4 L’erreur des théorèmes révolutionnaires historiques, que n’a pas enterrée l’errance de la praxis, allonge son ombre sur la mutilation qui, dans l’immédiat, prive aujourd’hui la critique d’une praxis cohérente sur le terrain de la violence. La théorisation par excès (achevée dans les utopies dites « concrètes »), partout où le manque de « sujet révolutionnaire » poussait la théorie à la mise en place de systèmes compensatoires, n’a pas reflété l’excès de l’opposition (le dépassement violent de l’identité imposée par le règne du sens mort), mais s’est au contraire enracinée sur le terrain de l’identité constituée, dés lors qu’elle a envisagé l’avenir comme vérifiant un projet intellectuel. La violence des rapports de production brise toute illusion systématrice, en réalisant de facto l’hégémonie de leur esprit comme « sujet » du social et en modelant le manque à soi-même de chacun, réduit à refléter, dans sa scission interne, la composition organique du capital dominant : l’antagonisme et sa violence alors intériorisés comme identité problématisée. Face à la totalisation matérielle à l’œuvre dans la domination du capital, le moment théorétique est contraint de représenter le manque du sujet révolutionnaire et de sa violence sous forme de distance par rapport à la « totalité », conçue comme « préfiguration abstraite » (au positif comme au négatif) d’un communisme se réalisant sans transition. Dans ce mouvement, ou bien la violence est « ajournée » ou bien elle apparaît comme totalement intégrée aux modes de production de l’existant : arrachée à la classe et donnée en dépôt au révolutionnaire professionnel, elle produit des présences qu’elle laisse sur le terrain comme représentations de ce qui doit se reproduire comme identique, dans l’identité d’une transition éternisée.

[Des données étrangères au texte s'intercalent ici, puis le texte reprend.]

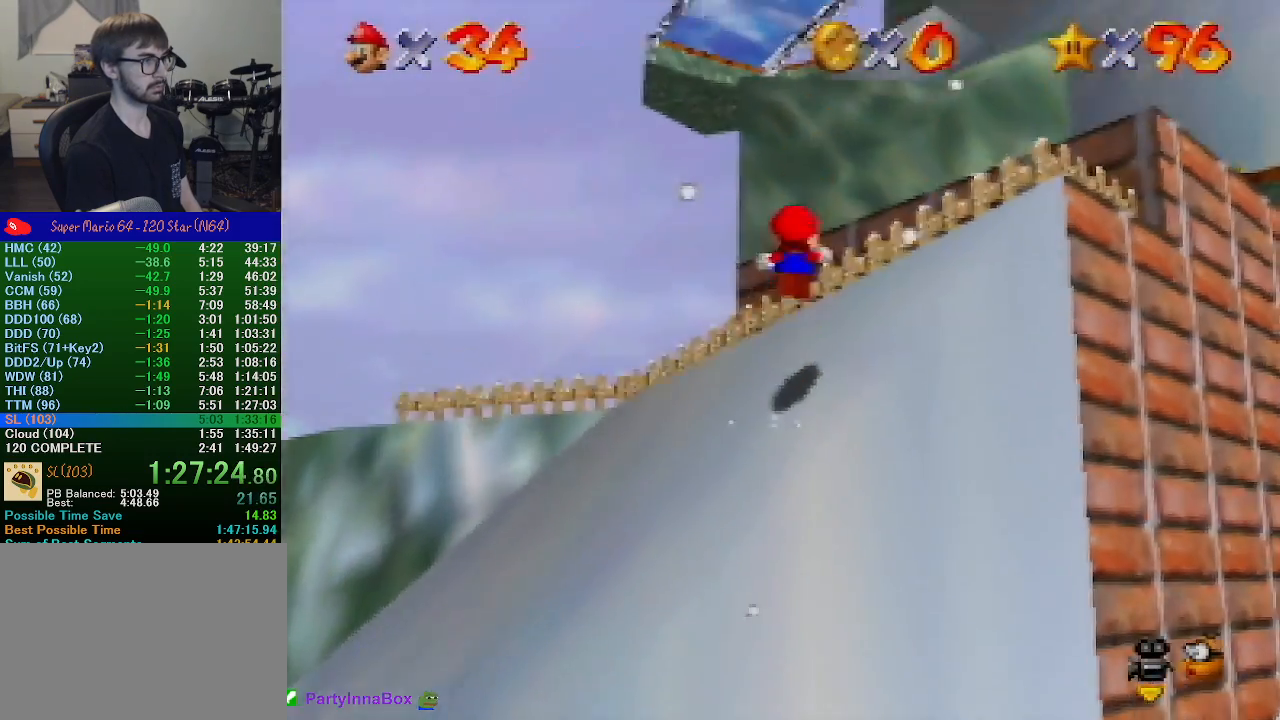
{"buttons": ["A"], "left_stick": "up-right", "events": []}
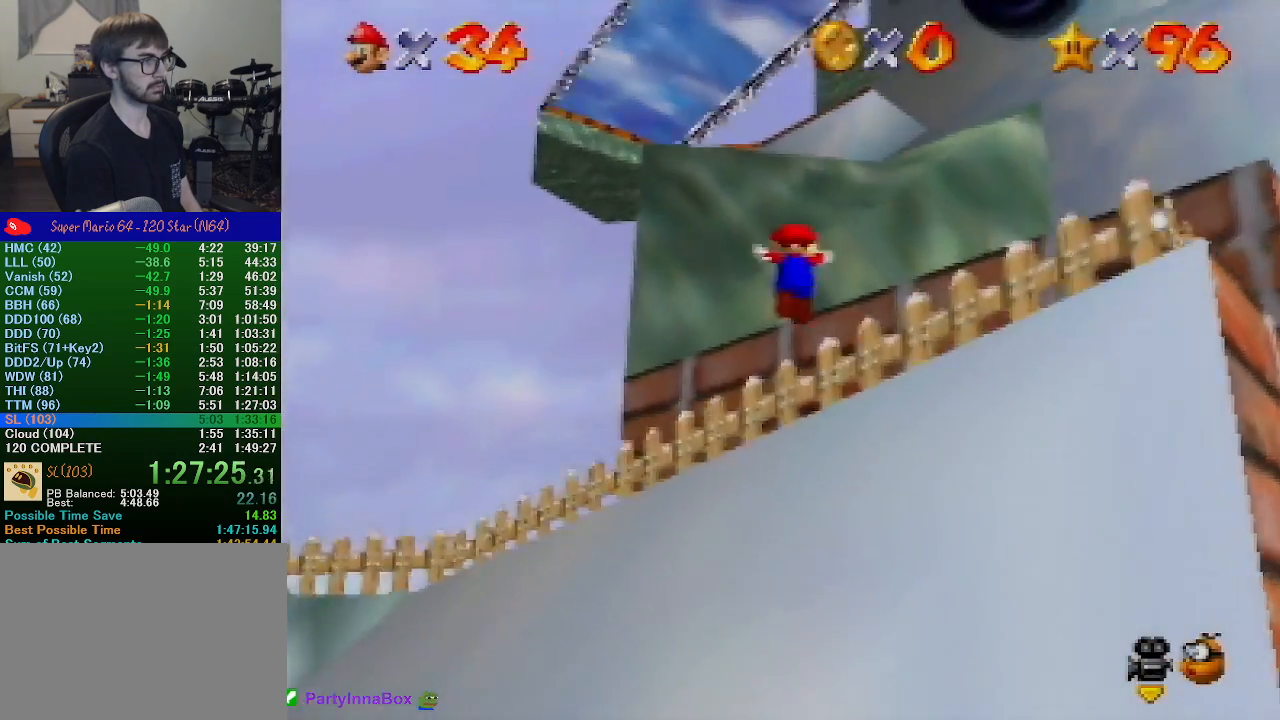
{"buttons": [], "left_stick": "center", "events": [[233, "left_stick", "center"], [333, "left_stick", "up-right"], [400, "B", "down"], [400, "left_stick", "center"], [500, "A", "up"], [500, "B", "up"]]}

5 Aucune théorisation de couverture ne peut rendre à la subversion moderne, armée contre la domination trans-économique du capital, les formes historicisées de la violence, expression en droite ligne de la critique de l’économie politique. Nous ne sommes pas les héritiers des « révolutions vaincues ». Notre subversion se déclenche à partir d’une discontinuité. La rupture avec le passé, qui en combat toute survie dans le présent, ne rachète qu’ainsi celles de ses visées qui ne sont pas mortes. Nous ne parlons pas par la voix des morts : ils ne peuvent plus faire mieux qu’ils n’ont fait. Nous ne les reconnaîtrons jamais mieux qu’en portant la contradiction à leurs contradictions. Refuser la violence dramaturgique des brigadistes, ces révolutionnaires que leur profession rend clandestins à eux-mêmes, n’équivaut pas à une profession symétrique de pacifisme. Le moment critique ne peut se permettre d’ignorer la mutilation que l’histoire lui inflige en le privant d’une violence cohérente, qui ne soit pas aveugle à son sens. Trop longtemps, par les révolutionnaires eux mêmes, la souffrance en a été adoucie en balançant le refus du terrorisme par la survalorisation de gestes abandonnés, fugaces, dérivés du syndrome d’une aversion devenue style de la vie courante. Pas plus que cette dimension anecdotique de la « violence » n’exprime davantage qu’une symptomatologie de la perception immédiate, mais inconséquente du négatif, sa décantation hétéronome, ici, ne compense l’autoconscience qui lui manque, la perception de sa propre insuffisance. À l’incendie, il ne manque le feu.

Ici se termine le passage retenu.